Problem to work on: Omit the pictures, but give back every entry below exactly as written.

Record excerpts:
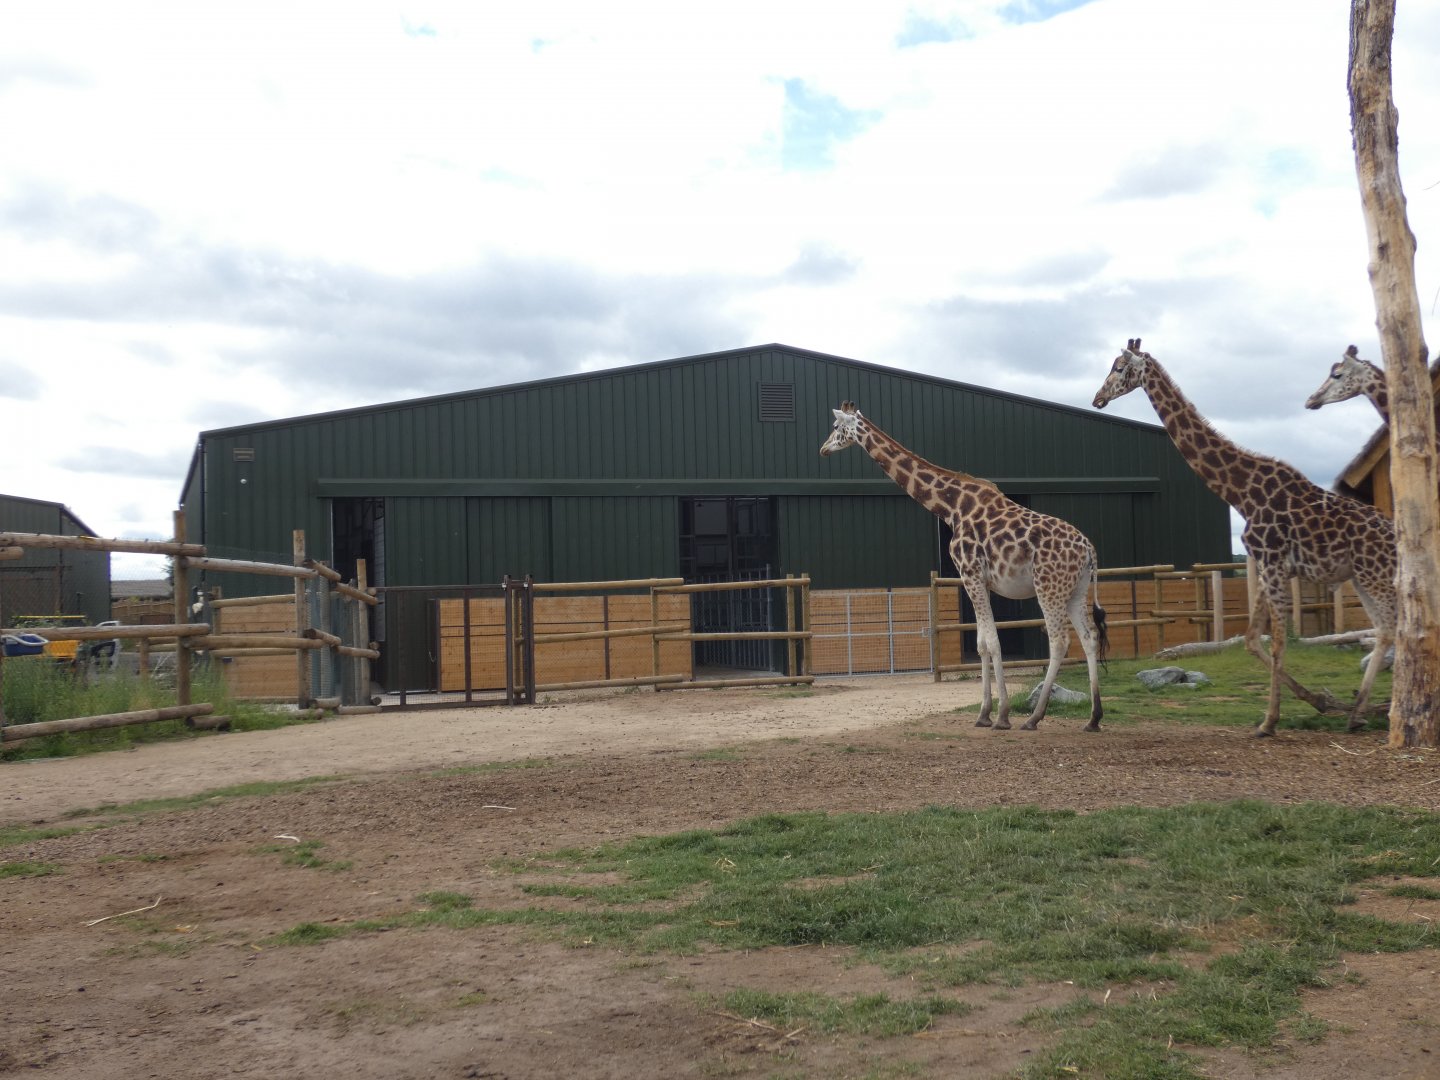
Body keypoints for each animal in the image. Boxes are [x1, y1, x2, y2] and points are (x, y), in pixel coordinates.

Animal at [820, 401, 1108, 731]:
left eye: (836, 427)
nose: (823, 449)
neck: (951, 506)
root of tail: (1089, 550)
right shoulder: (978, 581)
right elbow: (982, 643)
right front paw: (983, 714)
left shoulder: (970, 574)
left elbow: (993, 642)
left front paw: (1002, 716)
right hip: (1076, 590)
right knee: (1089, 638)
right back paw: (1093, 718)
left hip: (1049, 587)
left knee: (1059, 641)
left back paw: (1034, 718)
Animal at [1092, 339, 1397, 736]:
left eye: (1118, 367)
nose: (1097, 398)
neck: (1241, 493)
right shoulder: (1267, 566)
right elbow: (1253, 640)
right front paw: (1320, 701)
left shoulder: (1274, 564)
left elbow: (1279, 641)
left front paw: (1269, 721)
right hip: (1361, 577)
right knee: (1387, 629)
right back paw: (1360, 712)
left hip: (1377, 576)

Response to the exercise:
Body keypoints for each animal in the image. Boxes are [x1, y1, x2, y2] and points are (x, y), in pixel coordinates.

Animal at [820, 401, 1108, 731]:
left eye: (836, 427)
nose: (823, 449)
neck: (951, 506)
root of tail: (1089, 550)
right shoulder: (978, 581)
right elbow: (982, 643)
right front paw: (983, 714)
left shoulder: (970, 574)
left elbow: (993, 642)
left front paw: (1002, 716)
right hip: (1076, 590)
right knee: (1089, 638)
right back paw: (1093, 718)
left hip: (1049, 587)
left knee: (1059, 641)
left back paw: (1034, 718)
Animal at [1092, 339, 1397, 736]:
left eye: (1118, 367)
nose: (1097, 398)
neck: (1241, 493)
right shoulder: (1267, 566)
right elbow: (1253, 640)
right front paw: (1320, 701)
left shoulder: (1274, 564)
left elbow: (1279, 641)
left front paw: (1269, 721)
right hip: (1361, 577)
right knee: (1387, 629)
right back paw: (1360, 712)
left hip: (1377, 576)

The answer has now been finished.